La maison blanche
On m’a demandé ce que représente Palmarin pour moi.
Pas ce que c’est.
Ce que ça représente.
Je pourrais répondre simplement : un village, une maison, un projet.
Mais ce n’est pas cela que je cherche.
À Palmarin, je marche sur la plage au moment où la lumière change après le coucher du soleil.
J’entends les pirogues.
Je respire.
Il m’est arrivé de penser que je ne voulais pas mourir parce que je voulais encore vivre des moments comme celui-là.
Ce ne sont pas des idées.
Ce ne sont pas des ambitions.
Ce sont des instants.
Rien n’est réglé pour autant.
Les mails d’avocat arrivent aussi là-bas.

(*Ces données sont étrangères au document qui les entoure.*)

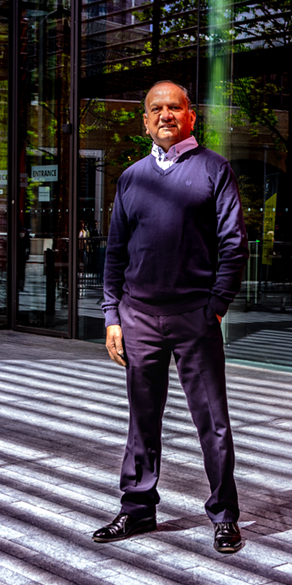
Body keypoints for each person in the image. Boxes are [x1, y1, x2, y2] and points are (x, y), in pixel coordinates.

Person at [93, 80, 248, 553]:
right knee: (142, 419)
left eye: (174, 107)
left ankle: (224, 515)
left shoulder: (214, 170)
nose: (165, 115)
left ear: (191, 116)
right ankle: (137, 509)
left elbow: (234, 243)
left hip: (194, 317)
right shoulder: (131, 177)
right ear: (145, 120)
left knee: (212, 422)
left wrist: (216, 306)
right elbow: (115, 250)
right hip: (138, 318)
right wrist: (111, 314)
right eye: (156, 108)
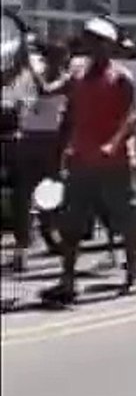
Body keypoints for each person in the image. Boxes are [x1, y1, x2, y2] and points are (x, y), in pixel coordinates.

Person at [40, 18, 136, 305]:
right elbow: (50, 92)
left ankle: (133, 274)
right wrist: (28, 67)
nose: (92, 44)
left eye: (98, 39)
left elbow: (133, 116)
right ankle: (67, 280)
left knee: (127, 219)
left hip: (116, 161)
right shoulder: (77, 76)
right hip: (81, 160)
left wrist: (114, 142)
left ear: (109, 44)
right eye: (88, 39)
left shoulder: (122, 77)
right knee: (71, 223)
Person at [9, 39, 70, 272]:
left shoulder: (65, 79)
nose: (55, 61)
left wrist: (29, 68)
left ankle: (52, 237)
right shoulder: (30, 75)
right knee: (22, 194)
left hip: (52, 140)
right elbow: (17, 97)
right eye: (52, 56)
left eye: (59, 57)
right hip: (28, 138)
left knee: (51, 194)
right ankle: (22, 246)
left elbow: (45, 90)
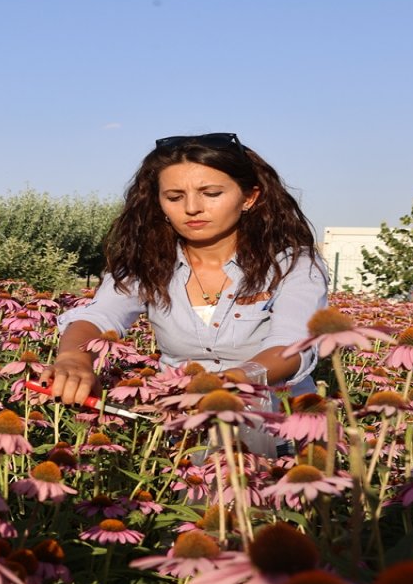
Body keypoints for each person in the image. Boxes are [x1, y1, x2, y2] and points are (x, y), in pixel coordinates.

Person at [41, 133, 327, 408]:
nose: (192, 208)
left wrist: (233, 380)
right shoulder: (147, 264)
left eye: (211, 193)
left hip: (279, 432)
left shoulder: (292, 265)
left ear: (249, 198)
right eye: (175, 197)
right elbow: (99, 316)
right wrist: (73, 360)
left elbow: (292, 344)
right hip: (182, 434)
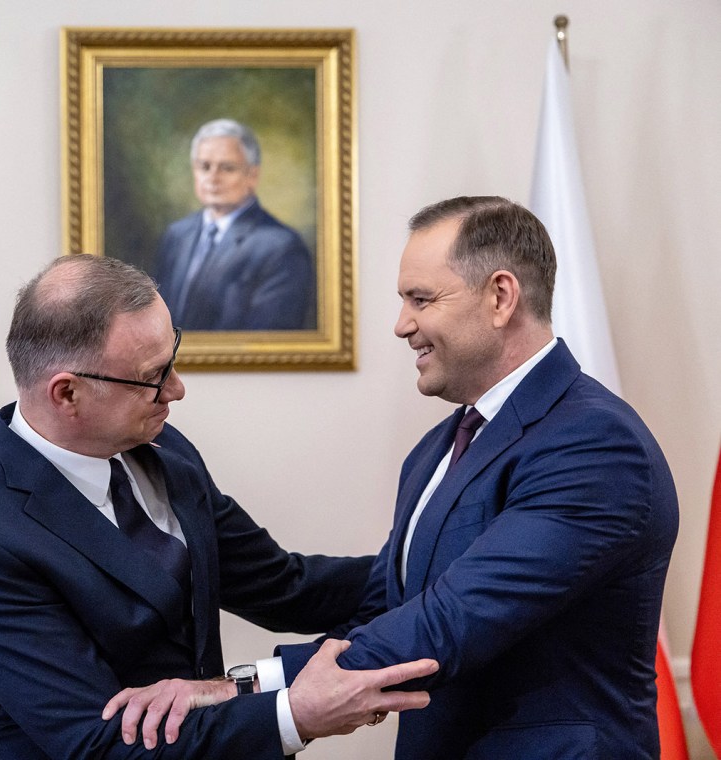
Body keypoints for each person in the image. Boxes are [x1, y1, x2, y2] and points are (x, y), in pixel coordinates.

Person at [112, 196, 679, 759]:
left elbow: (449, 621)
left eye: (422, 299)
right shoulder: (437, 448)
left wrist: (236, 689)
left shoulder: (594, 444)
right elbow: (387, 608)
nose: (402, 324)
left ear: (501, 297)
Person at [0, 253, 436, 758]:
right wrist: (292, 715)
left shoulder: (165, 450)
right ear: (67, 393)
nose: (177, 389)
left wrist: (440, 567)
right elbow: (97, 744)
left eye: (173, 355)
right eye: (153, 376)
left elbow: (287, 587)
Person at [155, 118, 316, 331]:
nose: (212, 178)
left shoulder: (281, 247)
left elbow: (269, 338)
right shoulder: (177, 235)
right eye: (204, 166)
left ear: (252, 175)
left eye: (227, 168)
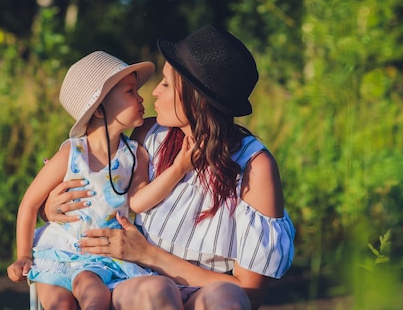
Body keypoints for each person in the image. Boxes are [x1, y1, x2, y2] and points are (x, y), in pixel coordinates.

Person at [42, 24, 296, 310]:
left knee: (228, 298)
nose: (153, 94)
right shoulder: (148, 136)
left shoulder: (253, 167)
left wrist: (150, 254)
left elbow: (250, 294)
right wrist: (51, 207)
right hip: (137, 284)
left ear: (195, 98)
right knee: (158, 291)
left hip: (201, 292)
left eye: (165, 84)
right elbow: (97, 182)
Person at [7, 51, 196, 310]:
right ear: (98, 110)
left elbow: (138, 202)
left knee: (94, 297)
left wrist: (178, 169)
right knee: (59, 305)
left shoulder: (134, 155)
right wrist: (23, 255)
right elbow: (29, 203)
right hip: (60, 250)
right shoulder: (71, 155)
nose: (142, 97)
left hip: (101, 256)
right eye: (130, 91)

Les problèmes juridiques, administratifs, financiers ne s’arrêtent pas à une frontière.
Mais au milieu de cela, il y a ces moments où je ne suis plus seulement en train de gérer.
Je ne prépare rien.
Je ne projette rien.
Je suis là.
Et parfois, cela suffit.
La maison blanche
La maison blanche n’est pas qu’un bien immobilier.
On me parle souvent de chance.
Je pense plutôt au coût.
Je sais ce que j’ai quitté.
Je sais ce que je ne veux plus : la vie de bureau 8h–17h, le retour à un rythme qui ne me correspond plus.
La maison est la trace visible de cette décision.
Elle n’est pas un refuge confortable.
Elle est le résultat d’un choix.
Elle rend possible une manière d’être.
Elle permet d’accueillir mes enfants, des voyageurs, peut-être quelqu’un d’autre un jour.
Elle matérialise quelque chose que je ne voulais plus garder abstrait.
Ici et là-bas
Je ne dis pas que la Belgique est invivable.
Je dis que l’expérience y est différente.
Là-bas, je suis souvent pris dans la vitesse, les normes, les échéances.
Ici, le rythme est autre.
La marche, la lumière, le corps ont plus de place.
Ce contraste m’aide à voir plus clair.
Sans lui, mon discours sur la liberté resterait peut-être théorique.
Et pourtant, Palmarin ne supprime rien.
Il ne gomme ni les obligations ni les tensions.
Il les rend simplement habitables.
L’épaisseur
Un jour, on m’a demandé ce que j’entendais par “épaisseur de l’existence”.
Je crois que c’est cela.
Quand un instant n’est pas seulement un passage vers le suivant.
Quand je ne suis pas uniquement en train d’anticiper.
Quand je ne survole pas ma propre vie.
Marcher.
Respirer.
Entendre les pirogues.
Sentir que je ne voudrais pas que cela s’arrête.
Ce n’est pas spectaculaire.
Ce n’est pas héroïque.
Ce n’est même pas permanent.
Mais c’est dense.
Alors je me demande parfois :
si Palmarin disparaissait, est-ce que cette densité disparaîtrait avec lui ?
Ou est-ce que ce lieu ne fait que révéler quelque chose que je porte déjà, et que j’essaie encore d’apprendre à habiter.